Vie de rang

2015-2016 © Betty Bogaert


Octobre, les feuilles tombent et marquent la fin de l’automne. C’est en suivant les routes de notre région que je découvre les habitants de Saint-Adelme, petite municipalité de la Matanie en Gaspésie. J’ai une certaine fascination pour les lieux reculés. Je m’enfonce sur les rangs numérotés traversant de gauche à droite la route principale. Rang 1, rang 2, rang 3.. ici passent seulement ceux qui y vivent, peut-être aussi quelques chasseurs et forestiers. Marchant le long des routes, je fais le premier pas et m’invite chez eux. Le bois craque lorsque je monte sur le perron de la première maison pour frapper à la porte. Quelqu’un m’ouvre, m’invite à entrer, à m’assoir pour me réchauffer, et me partage un peu de son intimité. On me parle d’histoire de famille, de souvenirs d’enfance, d’isolement, de traditions. Je balaye la pièce du regard et les objets posés sur les meubles s’ajoutent à la conversation. On me joue de l’accordéon, du piano, du violon, on m’offre des œufs frais, on me demande si je vais repasser.
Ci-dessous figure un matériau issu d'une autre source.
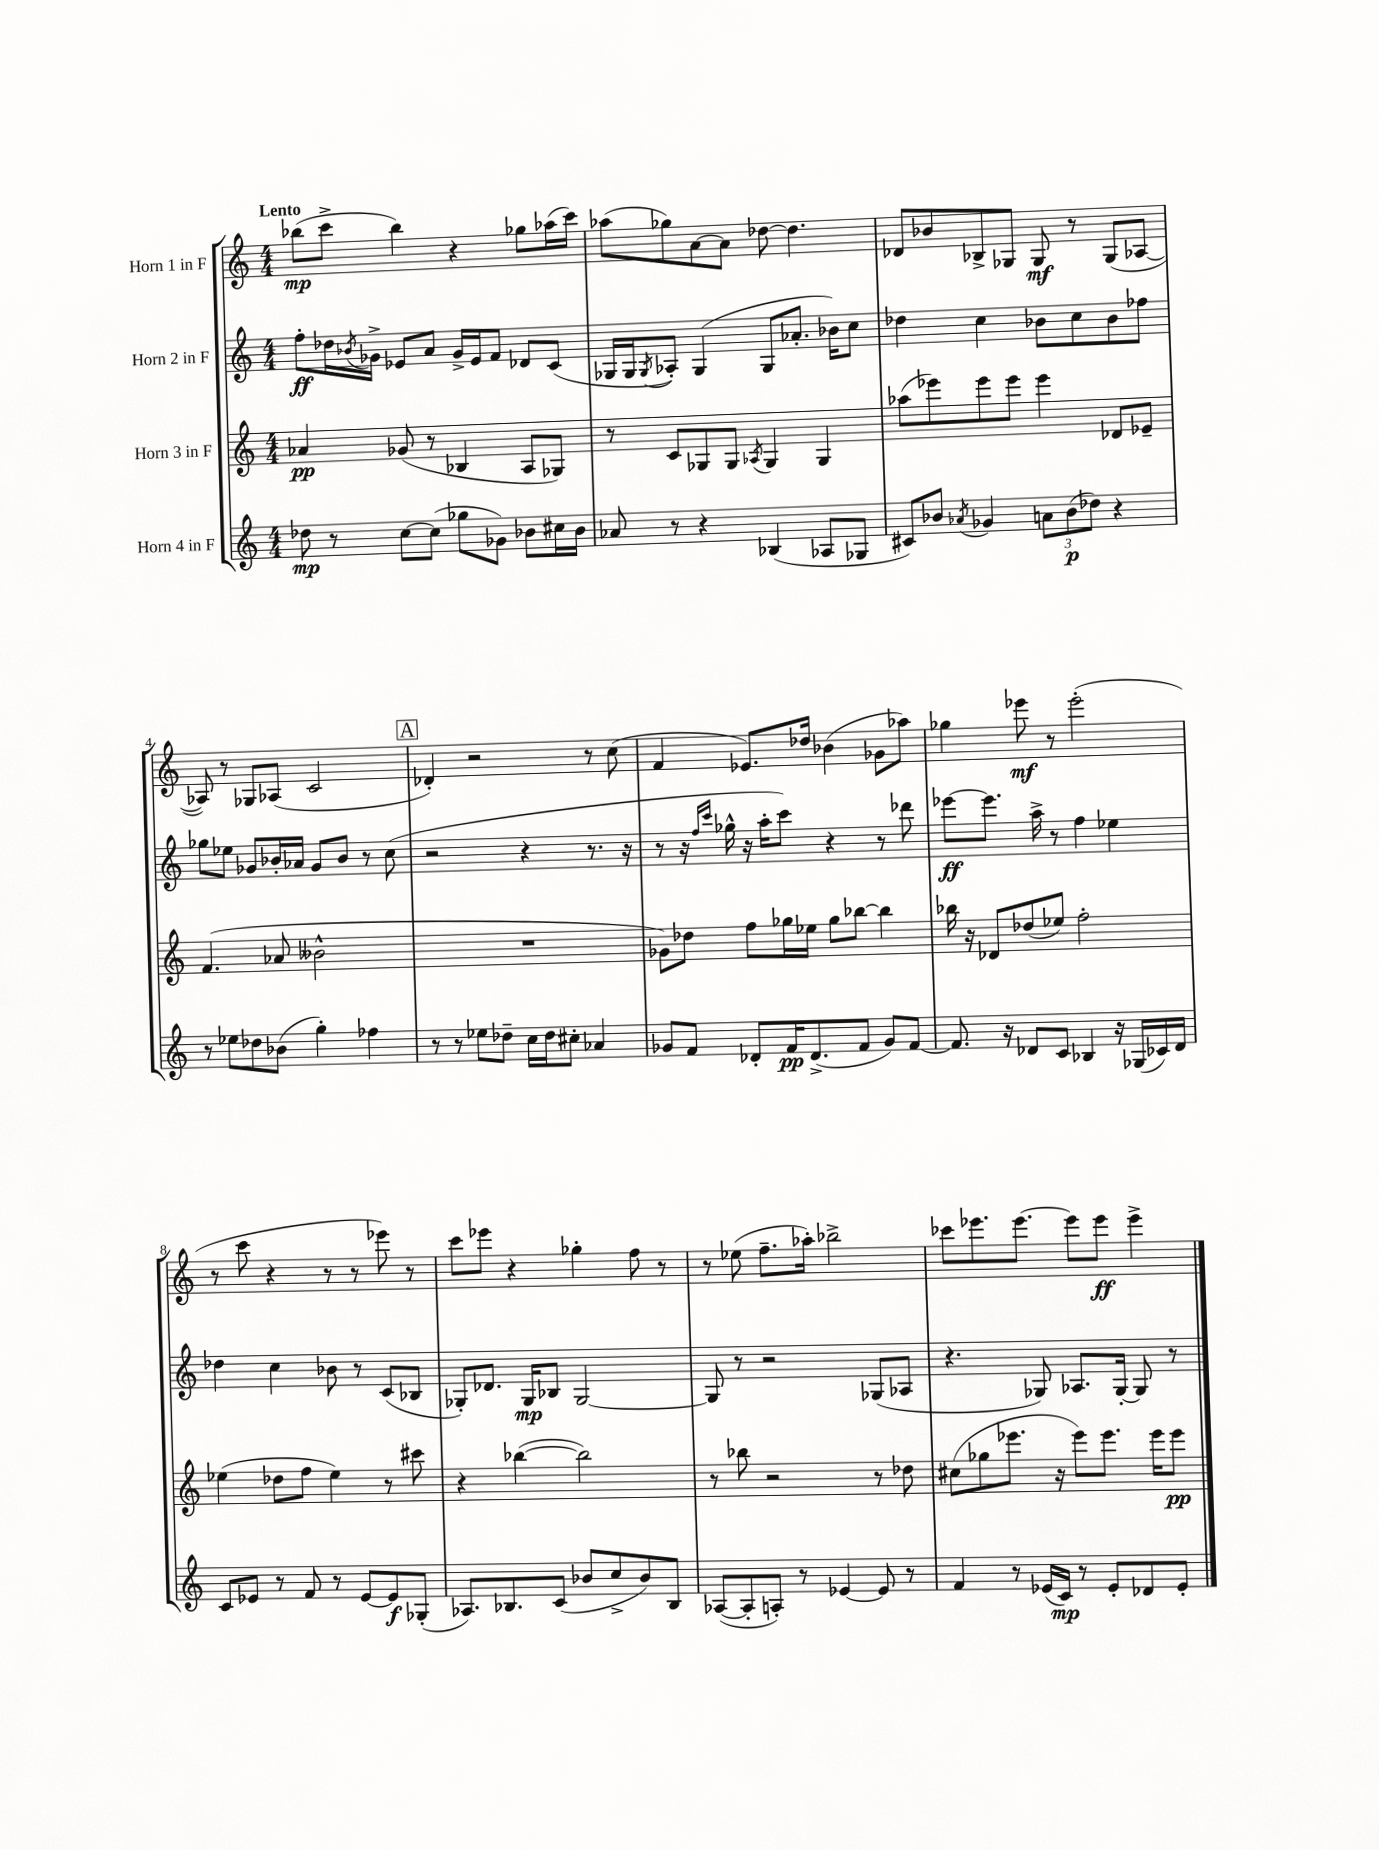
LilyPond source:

<<
\new StaffGroup <<
\new Staff = "s0" \with { instrumentName = "Horn 1 in F" } {
    \clef treble \key c \major \numericTimeSignature \time 4/4 \tempo "Lento"
    bes''8\mp( c'''8-> bes''4) r4 ges''8 aes''16( c'''16) |
    aes''8( ges''8) a'8~ a'8 des''8~ des''4. |
    des'8 bes'8 bes8-> ges8 ges8\mf r8 ges8( aes8~ |
    aes8) r8 ges8 aes8( c'2 |
    \mark \markup { \box "A" } des'4-.) r2 r8 c''8( |
    f'4 ees'8.) des''16 bes'4( ges'8 aes''8) |
    ges''4 ees'''8\mf r8 ees'''2-.( |
    r8 c'''8 r4 r8 r8 ees'''8) r8 |
    c'''8 ees'''8 r4 ges''4-. f''8 r8 |
    r8 ees''8( f''8.-- aes''16-.) bes''2-> |
    ces'''8 ees'''8. ees'''8.~ ees'''8 ees'''8\ff ees'''4-> \bar "|." |
}
\new Staff = "s1" \with { instrumentName = "Horn 2 in F" } {
    \clef treble \key c \major \numericTimeSignature \time 4/4
    f''8-.\ff des''16 \acciaccatura { bes'8 } ges'16-> ees'8 a'8 ges'16-> ees'16 f'8 des'8 c'8( |
    ges16 ges16 \acciaccatura { ges8 } aes8-.) ges4( ges8 aes'8.-. bes'16) c''8 |
    des''4 c''4 bes'8 c''8 bes'8 fes''8 |
    ges''8 ees''8 ges'8 bes'16-. aes'16 ges'8 bes'8 r8 c''8( |
    \mark \markup { \box "A" } r2 r4 r8. r16 |
    r8 r16 \grace { f''16 c'''16 } ges''16-^ r16 a''16-. c'''8) r4 r8 des'''8 |
    ees'''8~\ff ees'''8. a''16-> r8 f''4 ees''4 |
    des''4 c''4 bes'8 r8 c'8( bes8 |
    ges8-.) des'8. ges16\mp bes8 ges2~ |
    ges8 r8 r2 ges8( aes8 |
    r4. ges8) aes8. ges16~-. ges8 r8 \bar "|." |
}
\new Staff = "s2" \with { instrumentName = "Horn 3 in F" } {
    \clef treble \key c \major \numericTimeSignature \time 4/4
    aes'4\pp ges'8( r8 bes4 a8 ges8) |
    r8 c'8 ges8 ges8 \acciaccatura { aes8 } ges4 ges4 |
    aes''8( ees'''8) ees'''8 ees'''8 ees'''4 des'8 ees'8-- |
    f'4.( aes'8 beses'2-^ |
    \mark \markup { \box "A" } R1 |
    ges'8) des''8 f''8 ges''16 ees''16 ges''8 bes''8~ bes''4 |
    bes''16 r16 des'8 des''8( ees''8) f''2-. |
    ees''4( des''8 f''8 ees''4) r8 cis'''8 |
    r4 bes''4~( bes''2) |
    r8 bes''8 r2 r8 des''8 |
    cis''8( ges''8 ees'''8. r16 ees'''8) ees'''8. ees'''16 ees'''8\pp \bar "|." |
}
\new Staff = "s3" \with { instrumentName = "Horn 4 in F" } {
    \clef treble \key c \major \numericTimeSignature \time 4/4
    des''8\mp r8 c''8~ c''8( ges''8 ges'8) bes'8 cis''16 bes'16 |
    aes'8 r8 r4 bes4( aes8 ges8 |
    cis'8) bes'8 \acciaccatura { aes'8 } ges'4 \tuplet 3/2 { a'8 bes'8\p( des''8) } r4 |
    r8 ees''8 des''8 bes'8( g''4-.) fes''4 |
    \mark \markup { \box "A" } r8 r8 ees''8 des''8-- c''16 des''16 cis''8-. aes'4 |
    ges'8 f'8 des'8-. f'16\pp des'8.->( f'8 ges'8) f'8~ |
    f'8. r16 des'8 c'8 bes4 r16 ges16( ces'16) des'16 |
    c'8 ees'8 r8 f'8 r8 ees'8~ ees'8\f ges8-.( |
    aes8.) bes8. c'8( bes'8 c''8-> bes'8) bes8 |
    aes8~( aes8-. a8-.) r8 ees'4~ ees'8 r8 |
    f'4 r8 ees'16( c'16\mp) r8 ees'8-. des'8 ees'8-. \bar "|." |
}
>>
>>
Ce projet dresse en image un portrait de ces habitants des rangs, reposant entre ville et nature. Objets, paysages, intérieures de maison se mélangent et tracent le lien étroit qui les maintient à leur environnement, à leurs récits de vie, à leurs souvenirs. Les histoires endormies dans les mémoires renaissent, et cet inconnu dit « banal » devient peu à peu familier.